## PROBLEM DESCRIPTION:
Retype the entries exactly, but skip the pictures.

## RECORDS SUPPLIED:
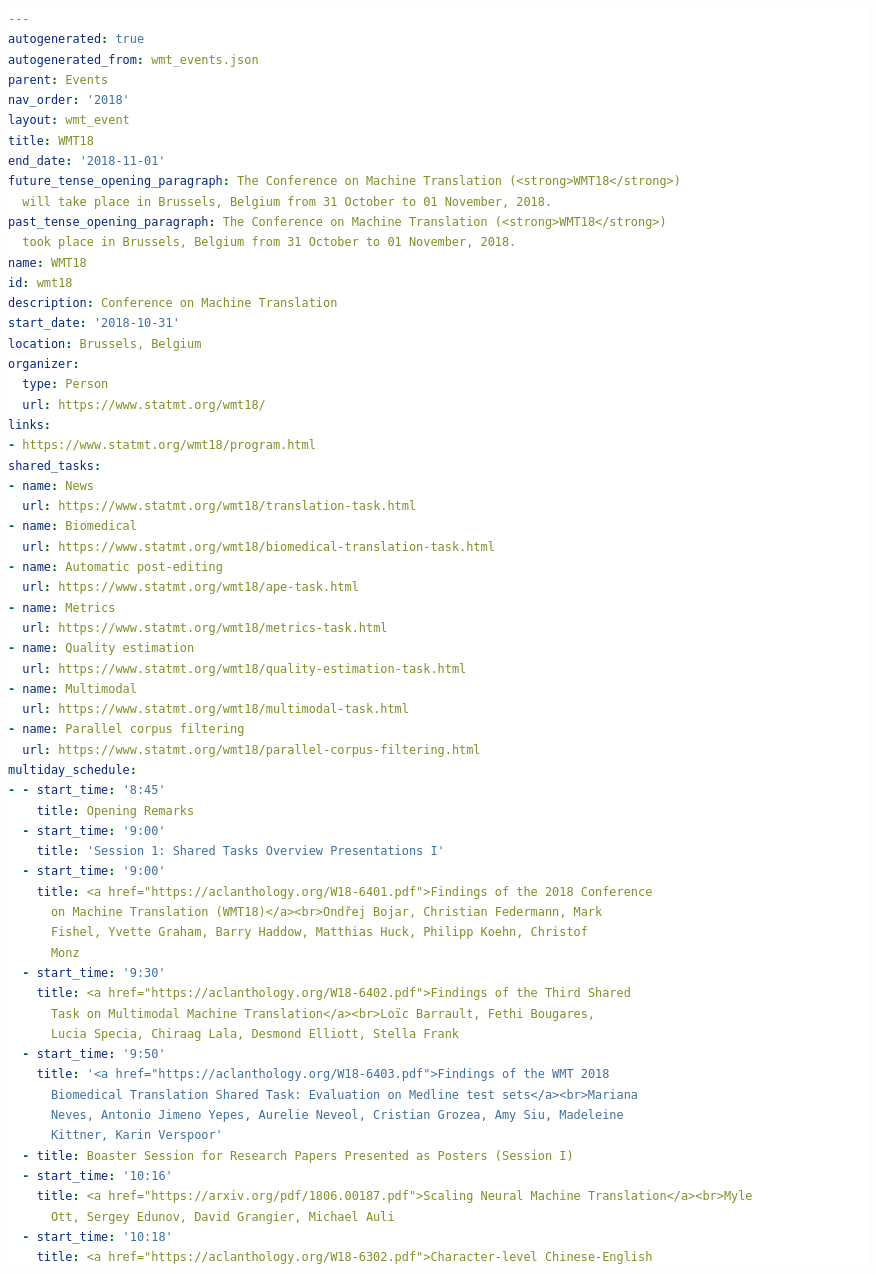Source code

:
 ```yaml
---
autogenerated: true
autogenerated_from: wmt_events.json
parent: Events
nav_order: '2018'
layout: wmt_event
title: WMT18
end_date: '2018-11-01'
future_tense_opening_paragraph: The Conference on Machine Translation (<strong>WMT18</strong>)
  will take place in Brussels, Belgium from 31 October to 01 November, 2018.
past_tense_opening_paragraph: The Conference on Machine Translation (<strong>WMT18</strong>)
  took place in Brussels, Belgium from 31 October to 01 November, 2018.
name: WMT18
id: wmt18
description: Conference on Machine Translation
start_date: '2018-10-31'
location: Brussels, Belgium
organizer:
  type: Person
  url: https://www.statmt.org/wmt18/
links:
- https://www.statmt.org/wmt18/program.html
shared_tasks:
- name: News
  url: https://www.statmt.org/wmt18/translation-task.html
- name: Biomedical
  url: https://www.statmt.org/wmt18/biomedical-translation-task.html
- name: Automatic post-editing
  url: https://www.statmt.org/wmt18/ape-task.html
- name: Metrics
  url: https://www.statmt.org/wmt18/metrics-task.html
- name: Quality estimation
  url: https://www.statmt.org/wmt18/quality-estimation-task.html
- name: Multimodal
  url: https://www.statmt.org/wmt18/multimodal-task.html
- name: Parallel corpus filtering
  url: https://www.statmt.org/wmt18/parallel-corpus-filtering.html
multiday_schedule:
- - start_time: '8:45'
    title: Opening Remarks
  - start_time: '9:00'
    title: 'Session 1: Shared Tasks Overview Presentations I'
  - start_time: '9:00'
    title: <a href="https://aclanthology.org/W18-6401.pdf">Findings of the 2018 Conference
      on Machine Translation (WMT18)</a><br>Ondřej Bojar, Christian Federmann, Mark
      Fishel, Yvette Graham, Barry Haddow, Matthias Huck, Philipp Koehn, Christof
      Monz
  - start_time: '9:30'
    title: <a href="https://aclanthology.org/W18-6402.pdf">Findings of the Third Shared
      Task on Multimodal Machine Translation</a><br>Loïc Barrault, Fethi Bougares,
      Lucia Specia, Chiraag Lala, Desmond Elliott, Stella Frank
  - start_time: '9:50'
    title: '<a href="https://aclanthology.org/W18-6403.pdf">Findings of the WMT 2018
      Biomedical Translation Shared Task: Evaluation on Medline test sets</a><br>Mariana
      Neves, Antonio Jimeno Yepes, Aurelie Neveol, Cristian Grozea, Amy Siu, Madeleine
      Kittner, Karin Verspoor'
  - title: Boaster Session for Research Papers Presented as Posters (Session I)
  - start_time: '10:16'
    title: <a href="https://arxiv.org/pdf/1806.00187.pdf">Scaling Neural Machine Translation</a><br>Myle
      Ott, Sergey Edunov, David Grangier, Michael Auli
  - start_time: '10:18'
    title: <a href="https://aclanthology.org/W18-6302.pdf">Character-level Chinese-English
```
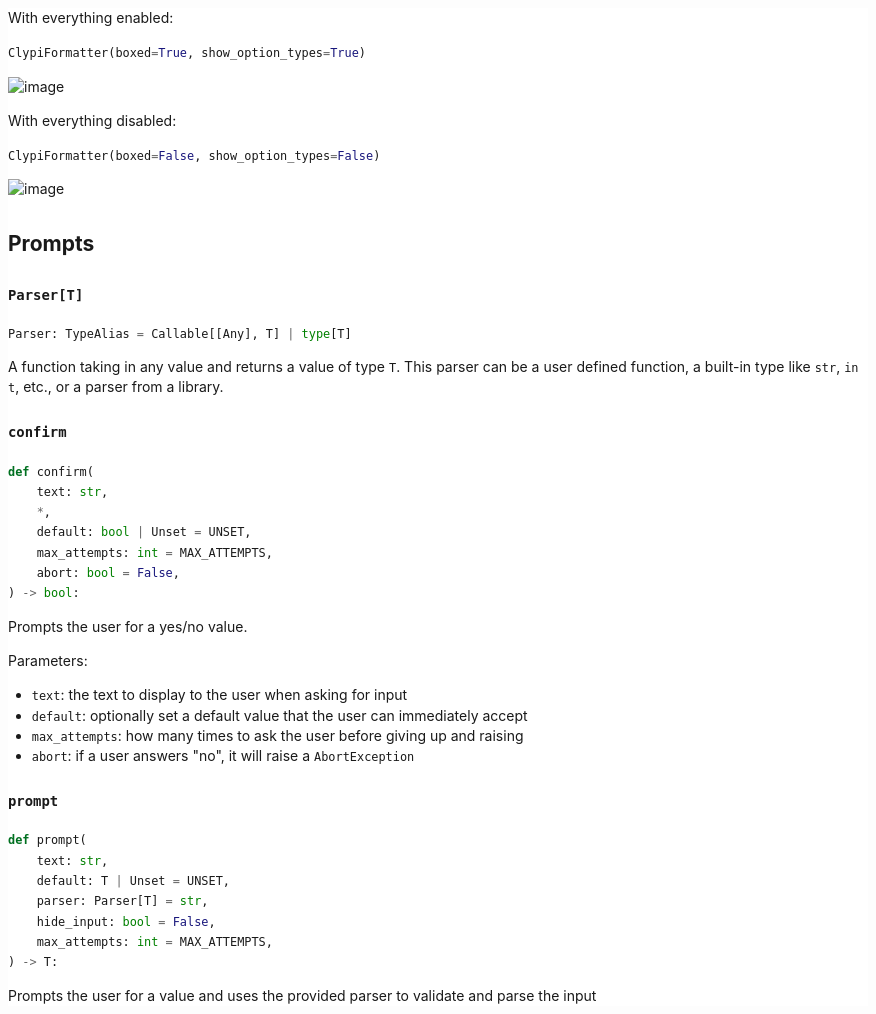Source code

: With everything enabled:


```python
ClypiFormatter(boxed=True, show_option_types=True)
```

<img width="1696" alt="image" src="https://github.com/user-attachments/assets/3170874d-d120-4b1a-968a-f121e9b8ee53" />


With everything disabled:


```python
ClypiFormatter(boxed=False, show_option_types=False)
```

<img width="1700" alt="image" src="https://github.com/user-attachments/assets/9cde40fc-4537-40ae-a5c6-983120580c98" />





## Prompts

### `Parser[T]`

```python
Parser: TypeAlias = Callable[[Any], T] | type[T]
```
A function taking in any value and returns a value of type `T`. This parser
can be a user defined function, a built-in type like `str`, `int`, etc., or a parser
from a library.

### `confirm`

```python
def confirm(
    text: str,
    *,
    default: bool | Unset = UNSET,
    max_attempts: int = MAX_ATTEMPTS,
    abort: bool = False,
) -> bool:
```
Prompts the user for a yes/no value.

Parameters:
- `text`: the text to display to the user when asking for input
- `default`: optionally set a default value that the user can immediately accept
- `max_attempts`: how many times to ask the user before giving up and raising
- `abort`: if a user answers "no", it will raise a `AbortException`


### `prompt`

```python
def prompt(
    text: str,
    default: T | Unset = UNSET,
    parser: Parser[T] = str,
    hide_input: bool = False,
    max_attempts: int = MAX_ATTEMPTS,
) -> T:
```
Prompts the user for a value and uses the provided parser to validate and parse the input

## EXERCISE ANSWER:
Source code

:
 ```yaml
---
autogenerated: true
autogenerated_from: wmt_events.json
parent: Events
nav_order: '2018'
layout: wmt_event
title: WMT18
end_date: '2018-11-01'
future_tense_opening_paragraph: The Conference on Machine Translation (<strong>WMT18</strong>)
  will take place in Brussels, Belgium from 31 October to 01 November, 2018.
past_tense_opening_paragraph: The Conference on Machine Translation (<strong>WMT18</strong>)
  took place in Brussels, Belgium from 31 October to 01 November, 2018.
name: WMT18
id: wmt18
description: Conference on Machine Translation
start_date: '2018-10-31'
location: Brussels, Belgium
organizer:
  type: Person
  url: https://www.statmt.org/wmt18/
links:
- https://www.statmt.org/wmt18/program.html
shared_tasks:
- name: News
  url: https://www.statmt.org/wmt18/translation-task.html
- name: Biomedical
  url: https://www.statmt.org/wmt18/biomedical-translation-task.html
- name: Automatic post-editing
  url: https://www.statmt.org/wmt18/ape-task.html
- name: Metrics
  url: https://www.statmt.org/wmt18/metrics-task.html
- name: Quality estimation
  url: https://www.statmt.org/wmt18/quality-estimation-task.html
- name: Multimodal
  url: https://www.statmt.org/wmt18/multimodal-task.html
- name: Parallel corpus filtering
  url: https://www.statmt.org/wmt18/parallel-corpus-filtering.html
multiday_schedule:
- - start_time: '8:45'
    title: Opening Remarks
  - start_time: '9:00'
    title: 'Session 1: Shared Tasks Overview Presentations I'
  - start_time: '9:00'
    title: <a href="https://aclanthology.org/W18-6401.pdf">Findings of the 2018 Conference
      on Machine Translation (WMT18)</a><br>Ondřej Bojar, Christian Federmann, Mark
      Fishel, Yvette Graham, Barry Haddow, Matthias Huck, Philipp Koehn, Christof
      Monz
  - start_time: '9:30'
    title: <a href="https://aclanthology.org/W18-6402.pdf">Findings of the Third Shared
      Task on Multimodal Machine Translation</a><br>Loïc Barrault, Fethi Bougares,
      Lucia Specia, Chiraag Lala, Desmond Elliott, Stella Frank
  - start_time: '9:50'
    title: '<a href="https://aclanthology.org/W18-6403.pdf">Findings of the WMT 2018
      Biomedical Translation Shared Task: Evaluation on Medline test sets</a><br>Mariana
      Neves, Antonio Jimeno Yepes, Aurelie Neveol, Cristian Grozea, Amy Siu, Madeleine
      Kittner, Karin Verspoor'
  - title: Boaster Session for Research Papers Presented as Posters (Session I)
  - start_time: '10:16'
    title: <a href="https://arxiv.org/pdf/1806.00187.pdf">Scaling Neural Machine Translation</a><br>Myle
      Ott, Sergey Edunov, David Grangier, Michael Auli
  - start_time: '10:18'
    title: <a href="https://aclanthology.org/W18-6302.pdf">Character-level Chinese-English
```
Source code

: With everything enabled:


```python
ClypiFormatter(boxed=True, show_option_types=True)
```

<img width="1696" alt="image" src="https://github.com/user-attachments/assets/3170874d-d120-4b1a-968a-f121e9b8ee53" />


With everything disabled:


```python
ClypiFormatter(boxed=False, show_option_types=False)
```

<img width="1700" alt="image" src="https://github.com/user-attachments/assets/9cde40fc-4537-40ae-a5c6-983120580c98" />





## Prompts

### `Parser[T]`

```python
Parser: TypeAlias = Callable[[Any], T] | type[T]
```
A function taking in any value and returns a value of type `T`. This parser
can be a user defined function, a built-in type like `str`, `int`, etc., or a parser
from a library.

### `confirm`

```python
def confirm(
    text: str,
    *,
    default: bool | Unset = UNSET,
    max_attempts: int = MAX_ATTEMPTS,
    abort: bool = False,
) -> bool:
```
Prompts the user for a yes/no value.

Parameters:
- `text`: the text to display to the user when asking for input
- `default`: optionally set a default value that the user can immediately accept
- `max_attempts`: how many times to ask the user before giving up and raising
- `abort`: if a user answers "no", it will raise a `AbortException`


### `prompt`

```python
def prompt(
    text: str,
    default: T | Unset = UNSET,
    parser: Parser[T] = str,
    hide_input: bool = False,
    max_attempts: int = MAX_ATTEMPTS,
) -> T:
```
Prompts the user for a value and uses the provided parser to validate and parse the input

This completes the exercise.